=== Section Start ===
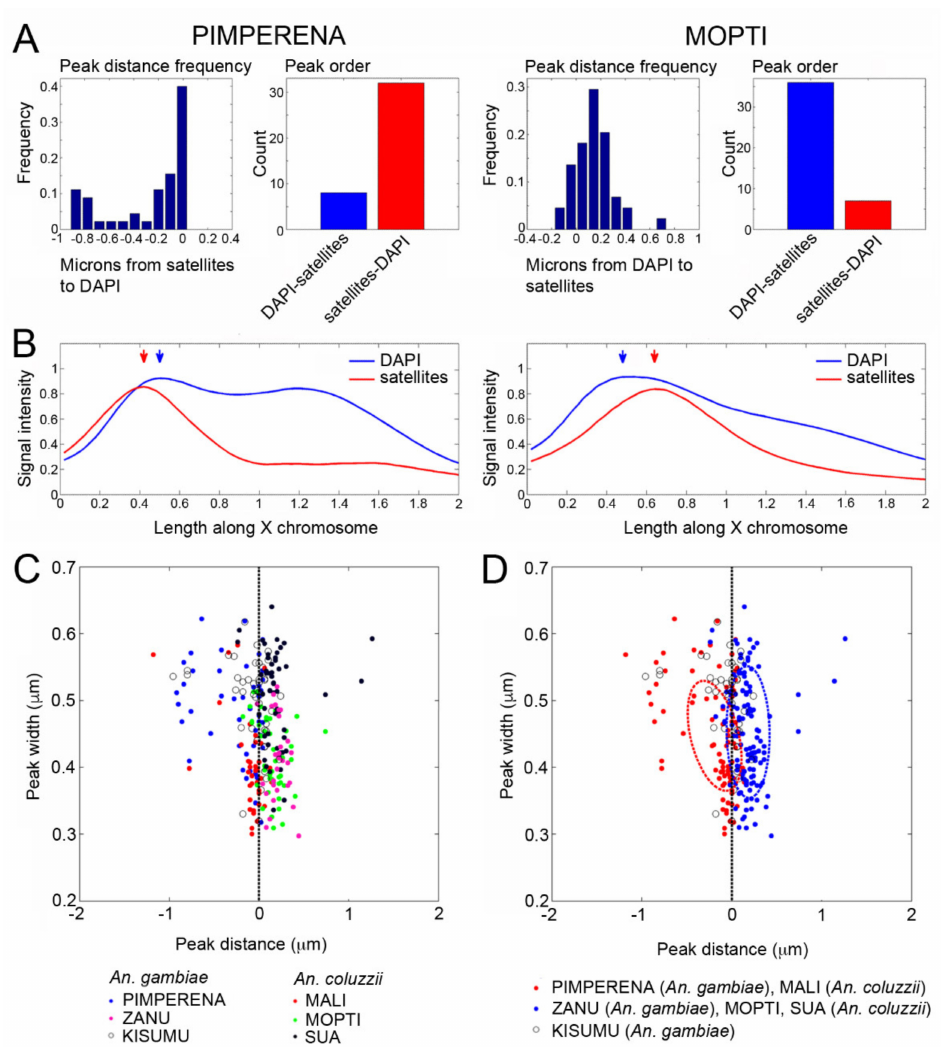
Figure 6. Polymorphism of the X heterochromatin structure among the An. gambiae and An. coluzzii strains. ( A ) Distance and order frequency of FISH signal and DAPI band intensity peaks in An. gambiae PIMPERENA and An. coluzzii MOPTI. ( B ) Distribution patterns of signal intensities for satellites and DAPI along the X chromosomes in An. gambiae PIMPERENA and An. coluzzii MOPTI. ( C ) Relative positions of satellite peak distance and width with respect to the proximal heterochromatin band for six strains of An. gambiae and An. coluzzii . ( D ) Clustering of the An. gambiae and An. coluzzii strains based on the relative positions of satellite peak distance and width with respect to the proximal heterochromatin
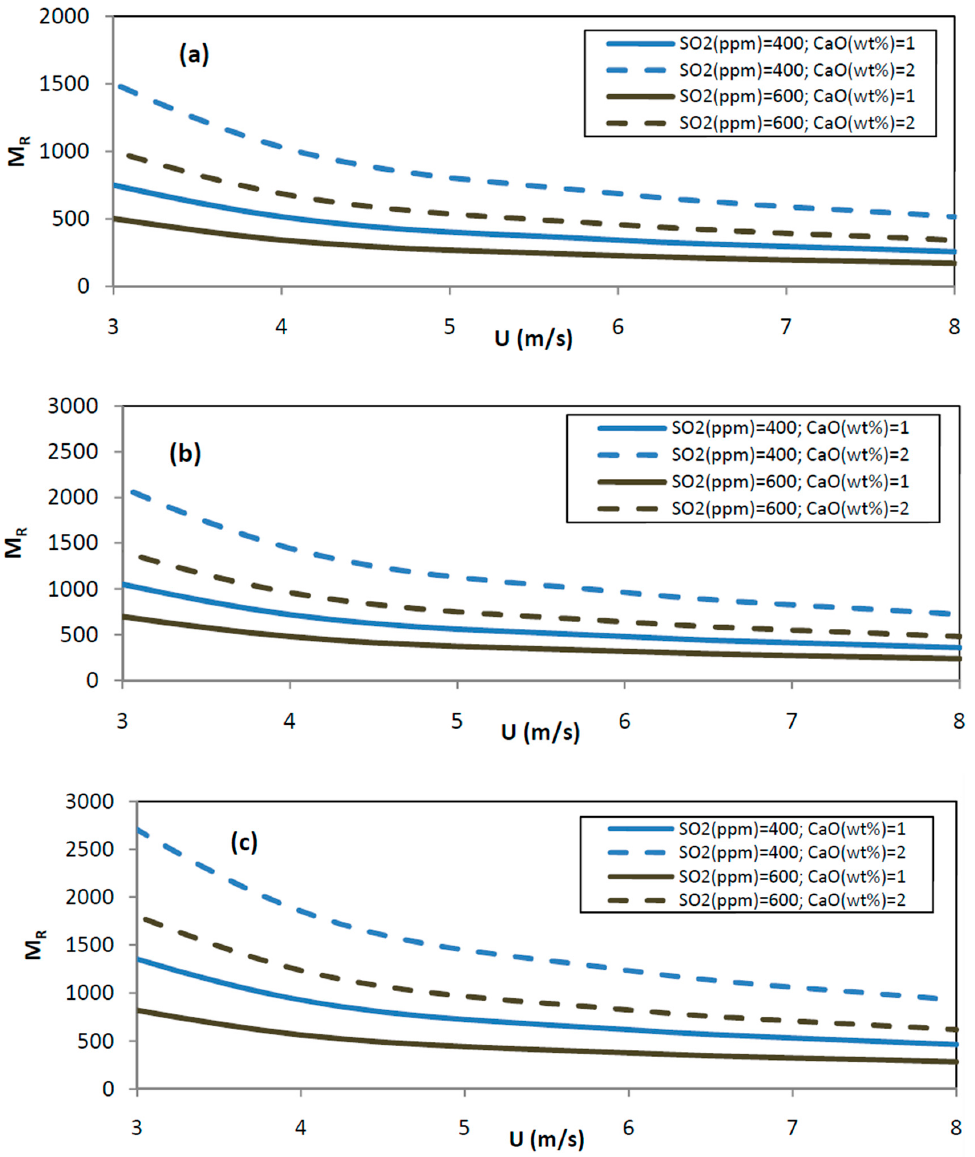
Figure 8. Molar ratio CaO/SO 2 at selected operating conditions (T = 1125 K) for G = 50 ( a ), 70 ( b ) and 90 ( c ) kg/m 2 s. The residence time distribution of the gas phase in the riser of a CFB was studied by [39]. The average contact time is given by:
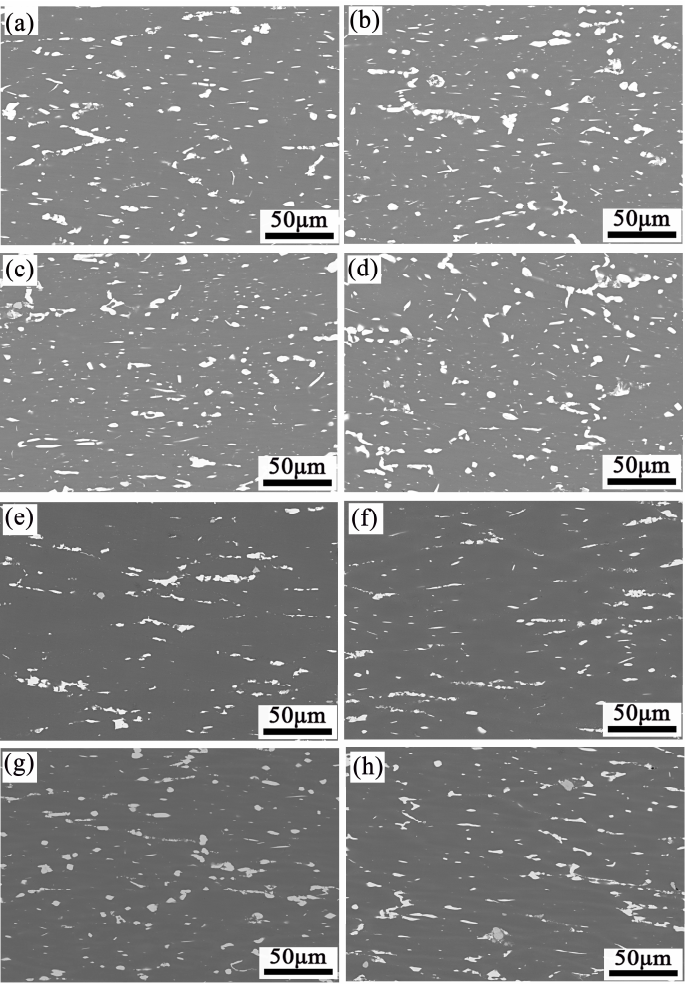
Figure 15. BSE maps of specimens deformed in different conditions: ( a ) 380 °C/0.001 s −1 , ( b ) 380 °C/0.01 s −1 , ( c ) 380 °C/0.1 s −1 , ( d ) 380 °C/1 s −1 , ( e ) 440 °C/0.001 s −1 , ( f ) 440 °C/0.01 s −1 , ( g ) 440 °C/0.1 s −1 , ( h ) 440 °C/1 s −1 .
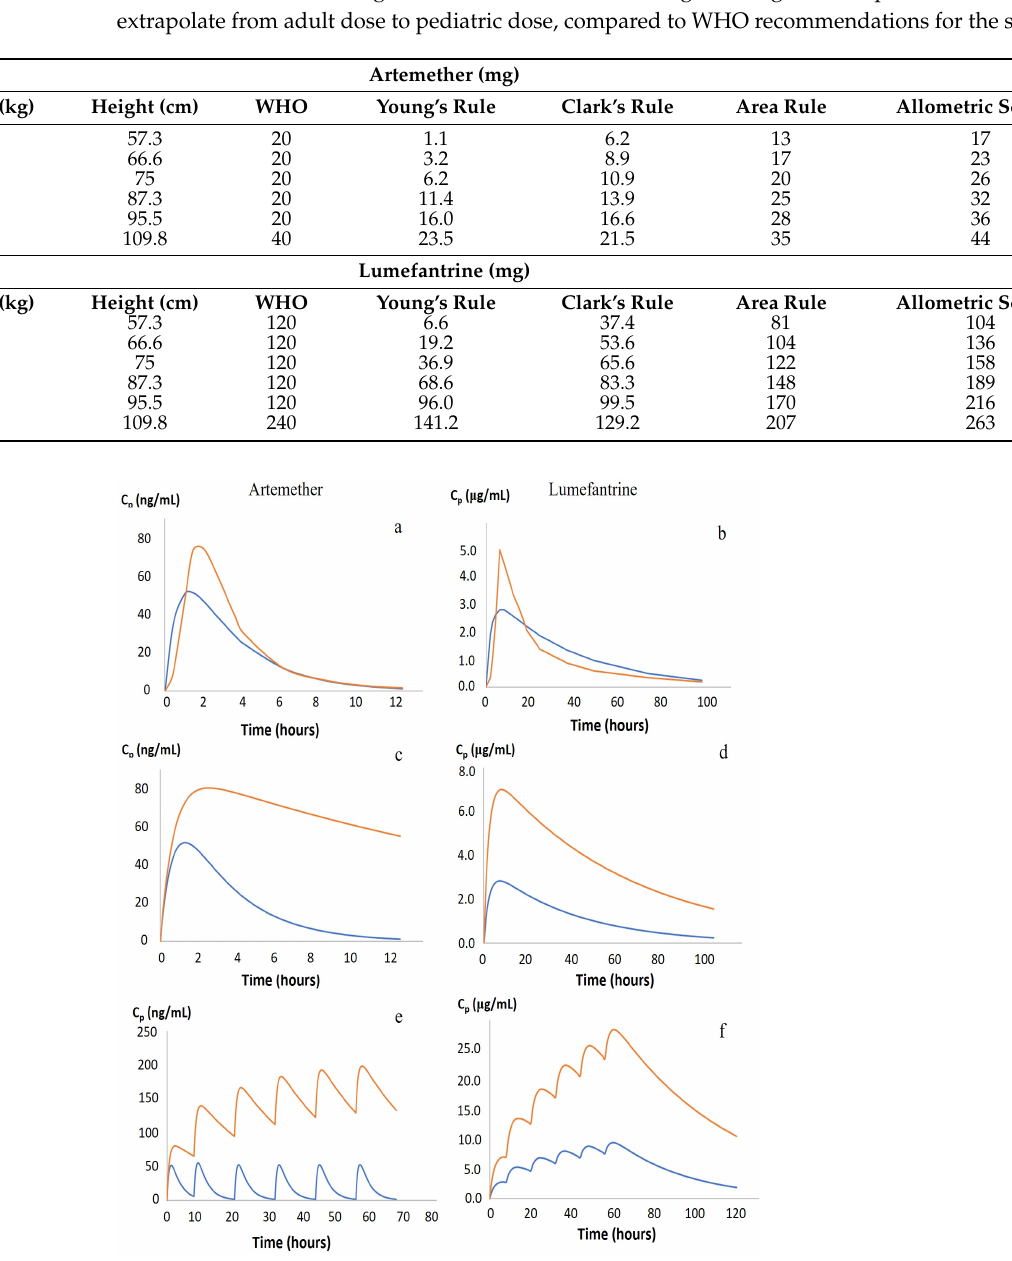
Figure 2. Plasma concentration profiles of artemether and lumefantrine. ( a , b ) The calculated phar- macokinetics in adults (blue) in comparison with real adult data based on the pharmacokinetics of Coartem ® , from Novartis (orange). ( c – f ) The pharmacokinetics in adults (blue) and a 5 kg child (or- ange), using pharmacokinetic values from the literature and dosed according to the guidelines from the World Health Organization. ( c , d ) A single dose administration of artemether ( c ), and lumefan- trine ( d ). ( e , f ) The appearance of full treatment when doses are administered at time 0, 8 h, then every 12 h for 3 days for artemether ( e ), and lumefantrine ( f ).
=== Section End ===
→ **Task requirements**
Everything from the line containing "Figure 8. Molar" through the last line of the listing above must be output exactly, except the pictures.

→ **Answer below**
Figure 8. Molar ratio CaO/SO 2 at selected operating conditions (T = 1125 K) for G = 50 ( a ), 70 ( b ) and 90 ( c ) kg/m 2 s. The residence time distribution of the gas phase in the riser of a CFB was studied by [39]. The average contact time is given by:
Figure 15. BSE maps of specimens deformed in different conditions: ( a ) 380 °C/0.001 s −1 , ( b ) 380 °C/0.01 s −1 , ( c ) 380 °C/0.1 s −1 , ( d ) 380 °C/1 s −1 , ( e ) 440 °C/0.001 s −1 , ( f ) 440 °C/0.01 s −1 , ( g ) 440 °C/0.1 s −1 , ( h ) 440 °C/1 s −1 .
Figure 2. Plasma concentration profiles of artemether and lumefantrine. ( a , b ) The calculated phar- macokinetics in adults (blue) in comparison with real adult data based on the pharmacokinetics of Coartem ® , from Novartis (orange). ( c – f ) The pharmacokinetics in adults (blue) and a 5 kg child (or- ange), using pharmacokinetic values from the literature and dosed according to the guidelines from the World Health Organization. ( c , d ) A single dose administration of artemether ( c ), and lumefan- trine ( d ). ( e , f ) The appearance of full treatment when doses are administered at time 0, 8 h, then every 12 h for 3 days for artemether ( e ), and lumefantrine ( f ).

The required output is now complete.